Task to complete: Restate the entries word for word, leaving nothing out.

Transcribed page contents
★ ★ ★ ★

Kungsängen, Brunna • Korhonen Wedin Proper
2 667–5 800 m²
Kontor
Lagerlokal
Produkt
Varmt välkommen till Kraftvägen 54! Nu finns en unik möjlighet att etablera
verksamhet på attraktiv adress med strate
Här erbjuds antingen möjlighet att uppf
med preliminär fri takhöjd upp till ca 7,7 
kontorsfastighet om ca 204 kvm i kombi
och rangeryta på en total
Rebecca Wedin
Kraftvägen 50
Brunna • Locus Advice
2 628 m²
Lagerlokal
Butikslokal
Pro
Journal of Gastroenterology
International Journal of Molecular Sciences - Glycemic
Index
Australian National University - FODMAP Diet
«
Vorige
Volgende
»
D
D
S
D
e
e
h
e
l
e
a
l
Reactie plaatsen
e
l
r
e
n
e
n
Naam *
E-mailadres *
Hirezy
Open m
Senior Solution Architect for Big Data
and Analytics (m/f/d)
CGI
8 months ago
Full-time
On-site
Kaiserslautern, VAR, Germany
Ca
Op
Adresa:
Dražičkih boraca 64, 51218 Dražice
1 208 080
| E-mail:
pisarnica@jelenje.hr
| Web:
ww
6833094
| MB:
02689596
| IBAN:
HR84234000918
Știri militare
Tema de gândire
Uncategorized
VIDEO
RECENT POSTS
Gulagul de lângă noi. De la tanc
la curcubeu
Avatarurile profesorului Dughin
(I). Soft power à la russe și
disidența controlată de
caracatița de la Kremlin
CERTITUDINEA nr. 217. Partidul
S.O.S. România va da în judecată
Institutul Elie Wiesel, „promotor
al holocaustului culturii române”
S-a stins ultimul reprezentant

★ ★ ★ ★

Task result:
Kungsängen, Brunna • Korhonen Wedin Proper
2 667–5 800 m²
Kontor
Lagerlokal
Produkt
Varmt välkommen till Kraftvägen 54! Nu finns en unik möjlighet att etablera
verksamhet på attraktiv adress med strate
Här erbjuds antingen möjlighet att uppf
med preliminär fri takhöjd upp till ca 7,7 
kontorsfastighet om ca 204 kvm i kombi
och rangeryta på en total
Rebecca Wedin
Kraftvägen 50
Brunna • Locus Advice
2 628 m²
Lagerlokal
Butikslokal
Pro
Journal of Gastroenterology
International Journal of Molecular Sciences - Glycemic
Index
Australian National University - FODMAP Diet
«
Vorige
Volgende
»
D
D
S
D
e
e
h
e
l
e
a
l
Reactie plaatsen
e
l
r
e
n
e
n
Naam *
E-mailadres *
Hirezy
Open m
Senior Solution Architect for Big Data
and Analytics (m/f/d)
CGI
8 months ago
Full-time
On-site
Kaiserslautern, VAR, Germany
Ca
Op
Adresa:
Dražičkih boraca 64, 51218 Dražice
1 208 080
| E-mail:
pisarnica@jelenje.hr
| Web:
ww
6833094
| MB:
02689596
| IBAN:
HR84234000918
Știri militare
Tema de gândire
Uncategorized
VIDEO
RECENT POSTS
Gulagul de lângă noi. De la tanc
la curcubeu
Avatarurile profesorului Dughin
(I). Soft power à la russe și
disidența controlată de
caracatița de la Kremlin
CERTITUDINEA nr. 217. Partidul
S.O.S. România va da în judecată
Institutul Elie Wiesel, „promotor
al holocaustului culturii române”
S-a stins ultimul reprezentant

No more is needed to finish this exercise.